Reinforcement learning (RL) is an approach commonly used to train agents to make sequences of decisions that will be successful in complex environments, including for example, settings such as robotic navigation, where an agent controls the joint motors of a robot to seek a path to a target location, or game-playing, where the goal might be to solve a game level in minimal time. Many modern successful RL algorithms, such as Q-learning and actor-critic, propose to reduce the RL problem to a constraint-satisfaction problem, where a constraint exists for every possible “state” of the environment. For example, in vision-based robotic navigation, the “states” of the environment correspond to every possible camera input.
Despite how ubiquitous the constraint-satisfaction approach is in practice, this strategy is often difficult to reconcile with the complexity of real-world settings. In practical scenarios (like the robotic navigation example) the space of states is large, sometimes even uncountable, so how can one learn to satisfy the tremendous number of constraints associated with arbitrary input? Implementations of Q-learning and actor-critic often ignore these mathematical issues or obscure them through a series of rough approximations, which results in a stark divide between the practical implementations of these algorithms and their mathematical foundations.
In “Reinforcement Learning via Fenchel-Rockafellar Duality” we have developed a new approach to RL that enables algorithms that are both useful in practice and mathematically principled — that is to say, the proposed algorithms avoid the use of exceedingly rough approximations to translate their mathematical foundations to practical implementation. This approach is based on convex duality, which is a well-studied mathematical tool used to transform problems expressed in one form into equivalent problems in distinct forms that may be more computationally friendly. In our case, we develop specific ways to apply duality in RL to transform the traditional constraint-satisfaction mathematical form to an unconstrained, and thus more practical, mathematical problem.
A Duality-Based Solution
The duality-based approach begins by formulating the reinforcement learning problem as a mathematical objective along with a number of constraints, potentially infinite in number. Applying duality to this mathematical problem yields a different formulation of the same problem. Still, this dual formulation has the same format as the original problem — a single objective with a large number of constraints — although the specific objective and constraints are changed.
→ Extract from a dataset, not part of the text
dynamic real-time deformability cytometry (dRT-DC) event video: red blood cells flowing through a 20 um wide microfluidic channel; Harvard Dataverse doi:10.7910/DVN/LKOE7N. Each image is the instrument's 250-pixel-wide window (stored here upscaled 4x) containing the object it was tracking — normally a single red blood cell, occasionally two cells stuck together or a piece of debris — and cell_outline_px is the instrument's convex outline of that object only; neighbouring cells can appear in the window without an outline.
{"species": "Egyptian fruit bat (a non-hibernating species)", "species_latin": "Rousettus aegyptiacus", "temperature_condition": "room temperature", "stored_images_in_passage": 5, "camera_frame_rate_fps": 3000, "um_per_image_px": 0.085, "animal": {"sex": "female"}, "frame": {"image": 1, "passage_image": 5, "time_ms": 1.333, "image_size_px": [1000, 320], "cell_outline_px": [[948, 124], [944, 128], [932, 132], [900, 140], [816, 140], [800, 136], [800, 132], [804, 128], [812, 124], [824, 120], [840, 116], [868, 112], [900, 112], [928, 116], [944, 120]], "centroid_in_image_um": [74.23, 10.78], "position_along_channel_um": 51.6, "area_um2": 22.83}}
The next step is key to the duality-based solution. We augment the dual objective with a convex regularizer, a method often used in optimization as a way to smooth a problem and make it easier to solve. The choice of the regularizer is crucial to the final step, in which we apply duality once again to yield another formulation of an equivalent problem. In our case, we use the f-divergence regularizer, which results in a final formulation that is now unconstrained. Although there exist other choices of convex regularizers, regularization via the f-divergence is uniquely desirable for yielding an unconstrained problem that is especially amenable to optimization in practical and real-world settings which require off-policy or offline learning.
Notably in many cases, the applications of duality and regularization prescribed by the duality-based approach do not change the optimality of the original solution. In other words, although the form of the problem has changed, the solution has not. This way, the result obtained with the new formulation is the same result as for the original problem, albeit achieved in a much easier way.
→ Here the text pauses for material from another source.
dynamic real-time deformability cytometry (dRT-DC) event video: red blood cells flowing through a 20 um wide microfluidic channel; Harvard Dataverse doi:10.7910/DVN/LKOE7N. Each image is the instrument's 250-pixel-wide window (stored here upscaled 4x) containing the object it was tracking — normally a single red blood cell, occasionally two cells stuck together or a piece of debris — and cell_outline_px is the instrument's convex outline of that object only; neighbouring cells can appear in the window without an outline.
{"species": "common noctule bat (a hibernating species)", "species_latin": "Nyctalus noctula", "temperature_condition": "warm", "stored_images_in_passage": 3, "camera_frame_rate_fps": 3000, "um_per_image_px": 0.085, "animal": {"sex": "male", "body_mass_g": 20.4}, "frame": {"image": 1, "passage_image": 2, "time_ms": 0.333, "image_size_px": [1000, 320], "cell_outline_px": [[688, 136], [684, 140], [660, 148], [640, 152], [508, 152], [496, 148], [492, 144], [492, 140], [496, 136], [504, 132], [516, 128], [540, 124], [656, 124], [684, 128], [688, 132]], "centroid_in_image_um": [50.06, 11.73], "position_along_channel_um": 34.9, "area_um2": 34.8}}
As a test of our new approach, we implemented duality-based training on a navigational agent. The agent starts at one corner of a multi-room map and must navigate to the opposite corner. We compare our algorithm to an actor-critic approach. Although both of these algorithms are based on the same underlying mathematical problem, actor-critic uses a number of approximations due to the infeasibility of satisfying the large number of constraints. In contrast, our algorithm is more amenable to practical implementation as can be seen by comparing the performance of the two algorithms. In the figure below, we plot the average reward achieved by the learned agent against the number of iterations of training for each algorithm. The duality-based implementation achieves significantly higher reward compared to actor-critic.
In summary, we’ve shown that if one formulates the RL problem as a mathematical objective with constraints, then repeated applications of convex duality in conjunction with a cleverly chosen convex regularizer yield an equivalent problem without constraints. The resulting unconstrained problem is easy to implement in practice and applicable in a wide range of settings. We’ve already applied our general framework to agent behavior policy optimization as well as policy evaluation, and imitation learning. We’ve found that our algorithms are not only more mathematically principled than existing RL methods, but they also often yield better practical performance, showing the value of unifying mathematical principles with practical implementation.